Only the text should come through, so restate the listing exactly and drop its images.

START SOURCE DATA

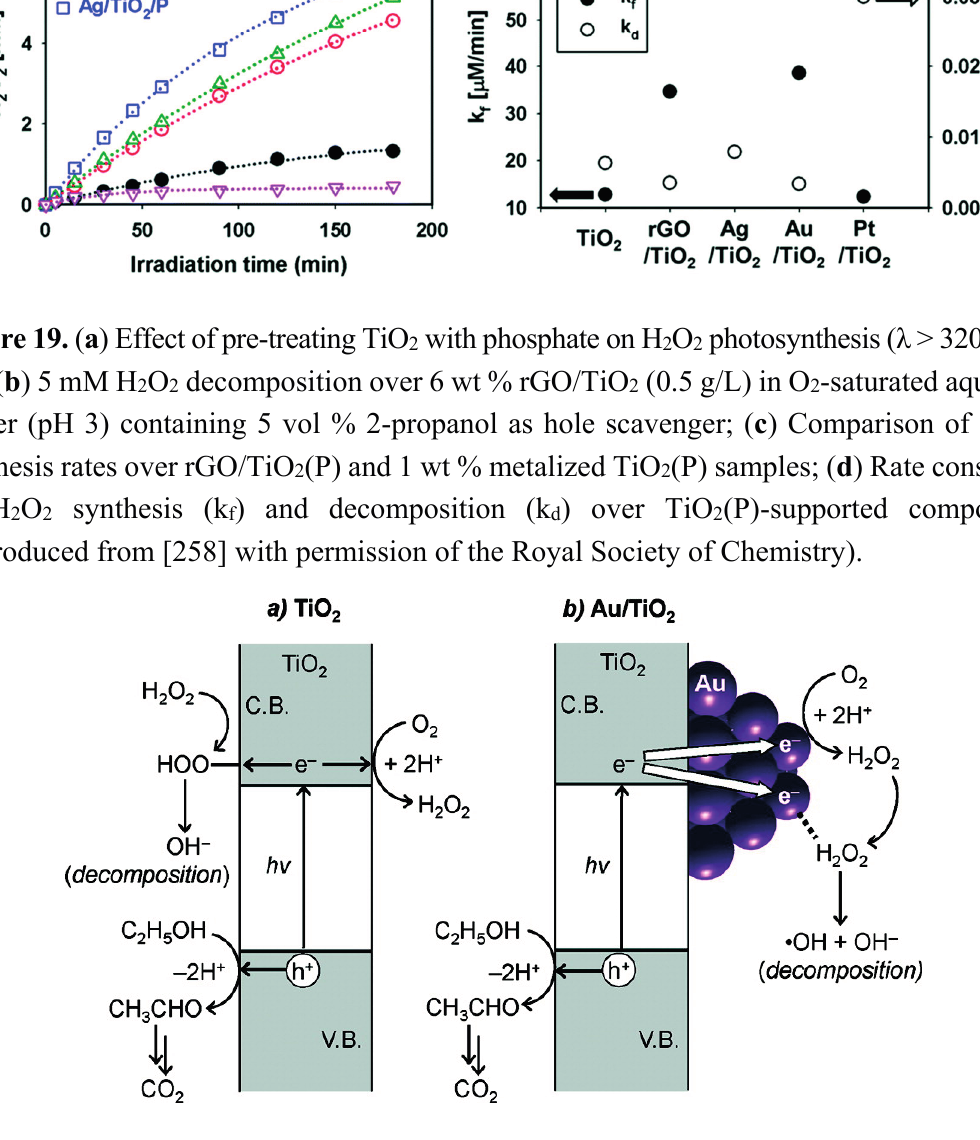
Figure 20. Scheme of synthesis and decomposition of H 2 O 2 on ( a ) TiO 2 ; and ( b ) Au/TiO 2 photocatalysts. (Reproduced from [259]. Copyright (2012) American Chemical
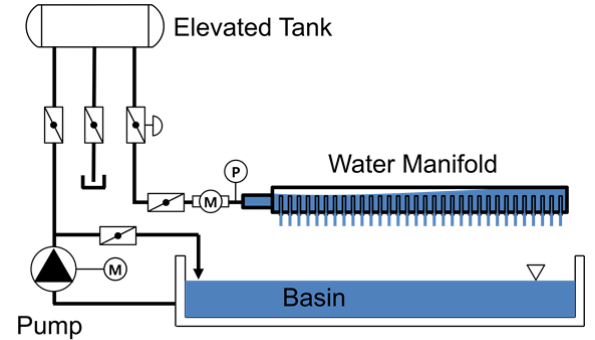
Figure 2. Schematic diagram of the flow system.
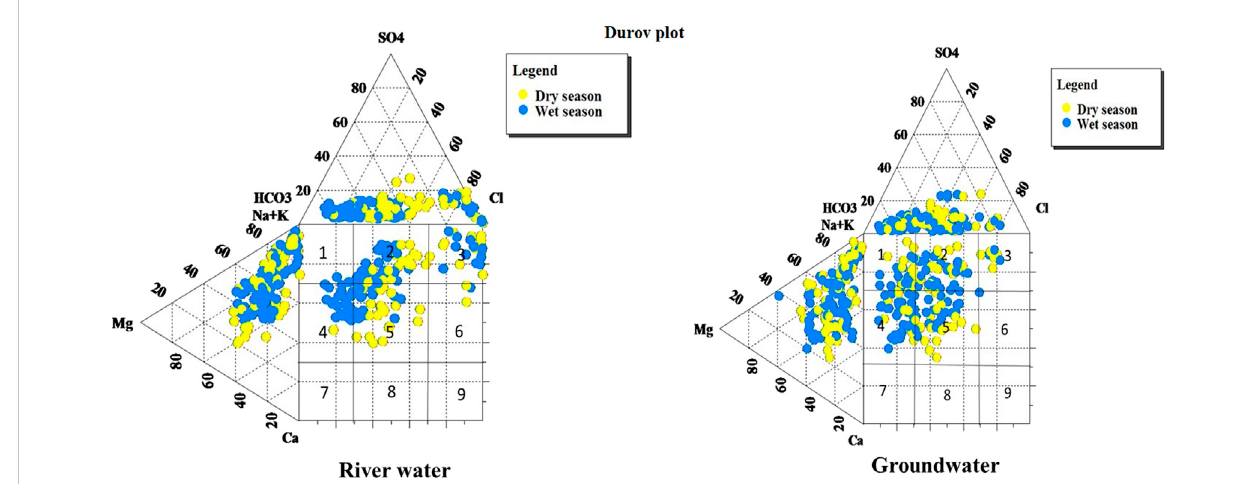
FIGURE 9 Classi fi cation of water based on the Durov diagram (Lloyd and Heathcote, 1985).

END SOURCE DATA

● **EXERCISE SOLUTION**
Figure 20. Scheme of synthesis and decomposition of H 2 O 2 on ( a ) TiO 2 ; and ( b ) Au/TiO 2 photocatalysts. (Reproduced from [259]. Copyright (2012) American Chemical
Figure 2. Schematic diagram of the flow system.
FIGURE 9 Classi fi cation of water based on the Durov diagram (Lloyd and Heathcote, 1985).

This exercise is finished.